The goal of the ReSoURCE consortium is to define and implement a working, sensor-based system for refractory-waste sorting and powder handling. If successful, the project will make it possible to engineer automated sorting equipment that will increase the recycling of refractory breakout material from the current estimate of 7-30% (plus 10% of downcycling) to 80%.

The recycling process being evaluated was designed by Karl Friedrich, an expert in waste management and recycling at the Montanuniversität in Leoben. Prepared samples will be shipped to research specialists at Innolas Laser GmbH, in Germany, and the Norsk Elektro Optik AS, in Norway, who will conduct the initial experiments.

Other partners in the project are LSA GmbH and the Fraunhofer Institute in Germany, SINTEF in Norway, CPI in England. and Crowdhelix in Ireland. The €8.5-million project is funded by the European Health and Digital Executive Agency.

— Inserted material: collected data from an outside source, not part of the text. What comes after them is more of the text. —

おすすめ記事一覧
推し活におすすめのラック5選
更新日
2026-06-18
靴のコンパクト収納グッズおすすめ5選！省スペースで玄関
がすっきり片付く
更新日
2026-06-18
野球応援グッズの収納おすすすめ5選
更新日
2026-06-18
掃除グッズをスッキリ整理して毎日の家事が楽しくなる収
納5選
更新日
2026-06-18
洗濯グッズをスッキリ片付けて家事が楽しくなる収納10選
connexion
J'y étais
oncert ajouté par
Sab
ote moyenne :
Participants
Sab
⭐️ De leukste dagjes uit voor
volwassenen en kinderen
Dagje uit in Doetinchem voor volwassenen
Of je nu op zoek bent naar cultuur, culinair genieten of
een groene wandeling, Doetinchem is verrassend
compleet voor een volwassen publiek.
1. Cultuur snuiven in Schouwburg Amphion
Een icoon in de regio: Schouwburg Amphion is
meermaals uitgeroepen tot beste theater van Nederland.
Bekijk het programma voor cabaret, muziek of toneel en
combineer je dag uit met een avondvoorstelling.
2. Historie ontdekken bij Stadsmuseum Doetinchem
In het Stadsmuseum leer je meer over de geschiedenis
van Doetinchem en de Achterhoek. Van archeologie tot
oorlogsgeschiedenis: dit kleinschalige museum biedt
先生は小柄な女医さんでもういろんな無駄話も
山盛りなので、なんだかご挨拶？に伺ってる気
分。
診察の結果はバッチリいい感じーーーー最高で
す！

It was launched in June 2022 and will continue through November 2025. (42 months).

“We are very much aware that we cannot reach our goal without our partners in Austria, Germany, England, Ireland, and Norway,” according to project manager Saranya Azhaarudeen, who is coordinating the international workflow. “Currently we are working on preparing samples of the used fire-resistant material from steel and cement production.

“I am confident that we will reach our goal in time and am grateful that we were given the financial support that we needed by the European Health and Digital Executive Agency (HaDEA),” Azhaarudeen added.